Koi love pond plants. They especially love to eat pond plants. But, there’s hope. Here are a few of our favorite tricks for keeping koi and aquatic plants in your backyard pond. Whatever you try, remember that every koi is different. These tricks have fooled our koi, but that doesn’t mean they will fool your koi too.
Create a koi-free zone for your water plants. Use chicken wire or heavy plastic netting to fence off an area of your pond, creating a koi-free safe zone for your pond plants. Take time to ensure that there are no holes or weak points where your koi can slip through. For best results, allow the fencing material to extend above the water’s surface an inch or two. Finally, be careful to use heavy gauge netting or fencing — the fine bird netting could catch and tangle your fishes’ fins.
If you have the space, you can take this idea one step further, and actually construct a second pond for your plants. A small pond sited above your koi pond will keep your plants safely away from the koi, and will also give you the opportunity to incorporate a waterfall or stream into your backyard water garden.
Use floating plant baskets to protect delicate floating and oxygenating plants. Empty pond plant baskets will float right at the water’s surface, creating a floating barrier between your pond plants and the hungry koi. This is a great way to combine floating plants — water hyacinth, water lettuce, frogbit, water poppy — with koi. This technique also works for submerged and oxygenating plants, such as anacharis, parrot’s feather or bacopa. Take care: aggressive koi may figure out how to tip the baskets, and water falls or fountains could flip the baskets too.
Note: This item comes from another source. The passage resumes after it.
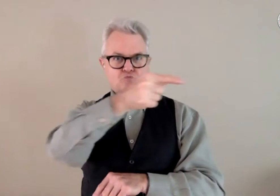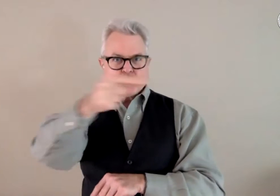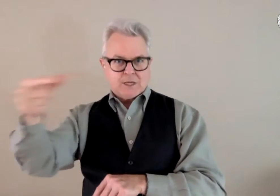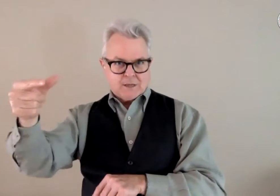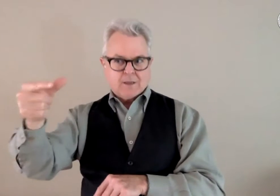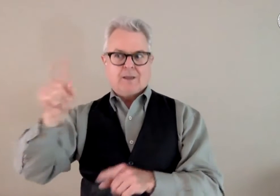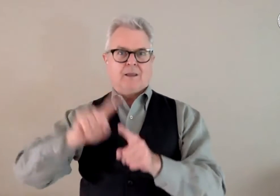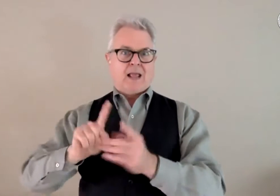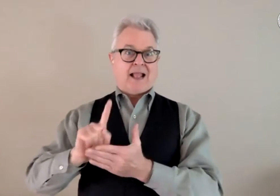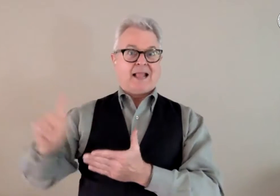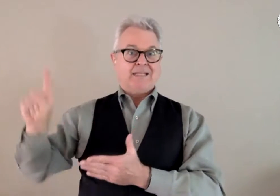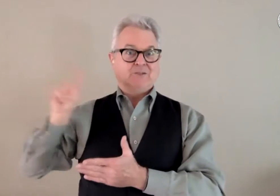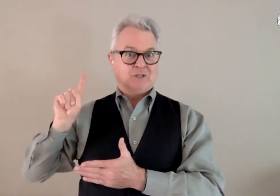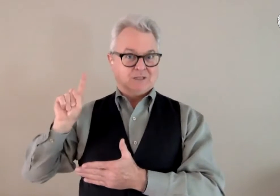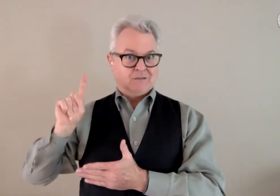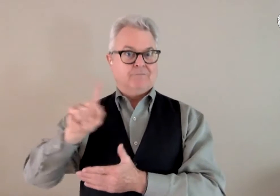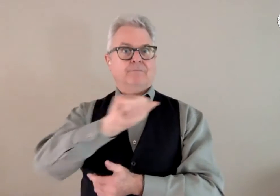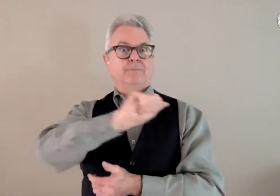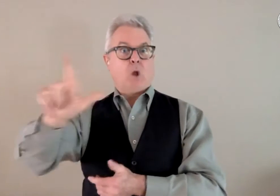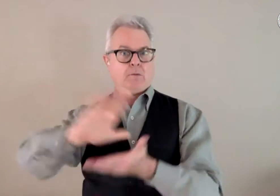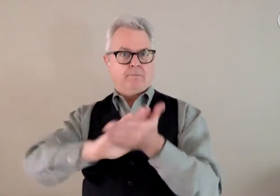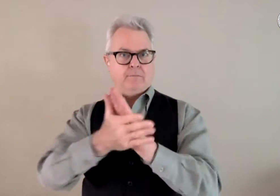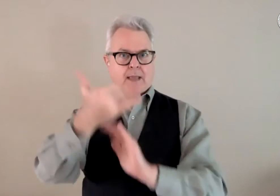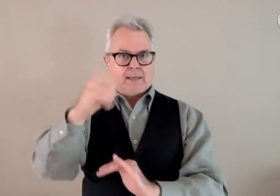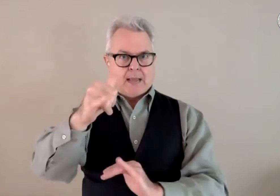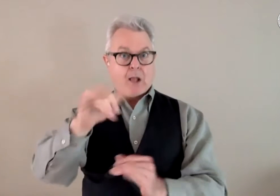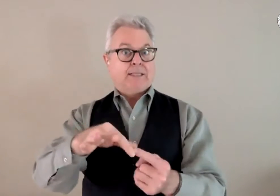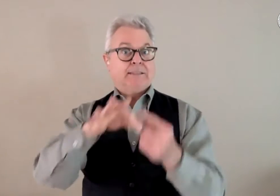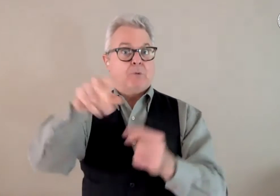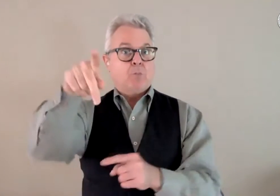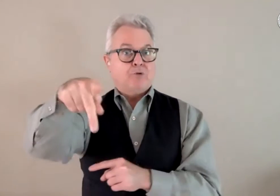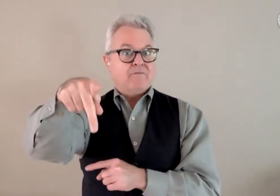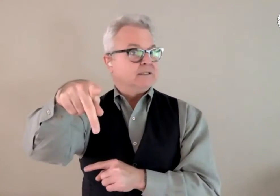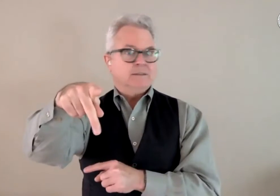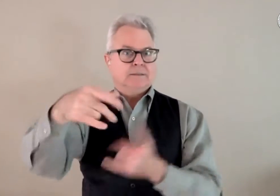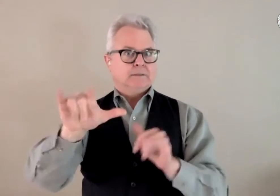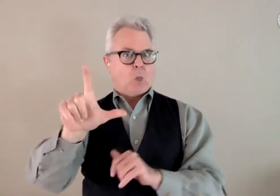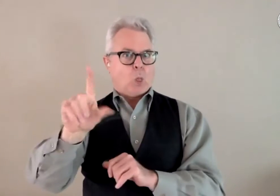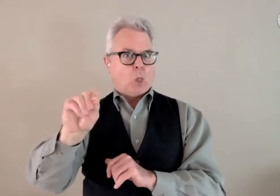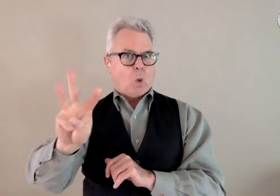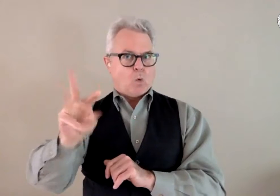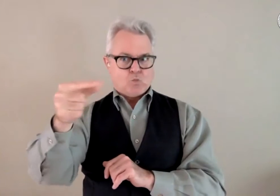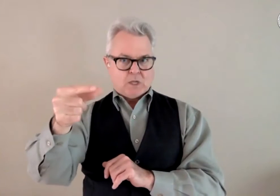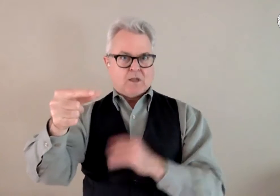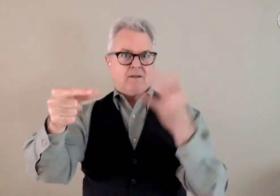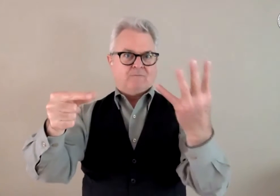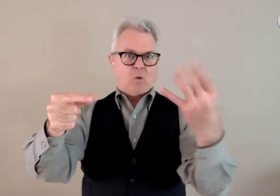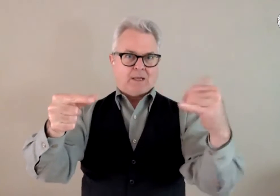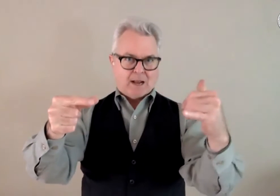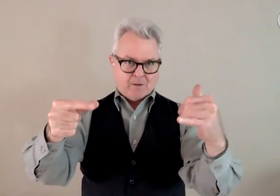it was low, which was a green level. They've now all been risen to yellow because Providence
Grow koi safe pond plants. Koi will eat almost anything, but thick-stemmed water plants are generally pretty safe. Lotus, umbrella palm, cattail and other sturdy reeds and rushes can often withstand their hungry assaults. Less-aggessive koi may even let you grow water lilies. Some koi will dig up pond plant roots, so you may want to protect your plants by covering their pots with thick wire or heavy stones.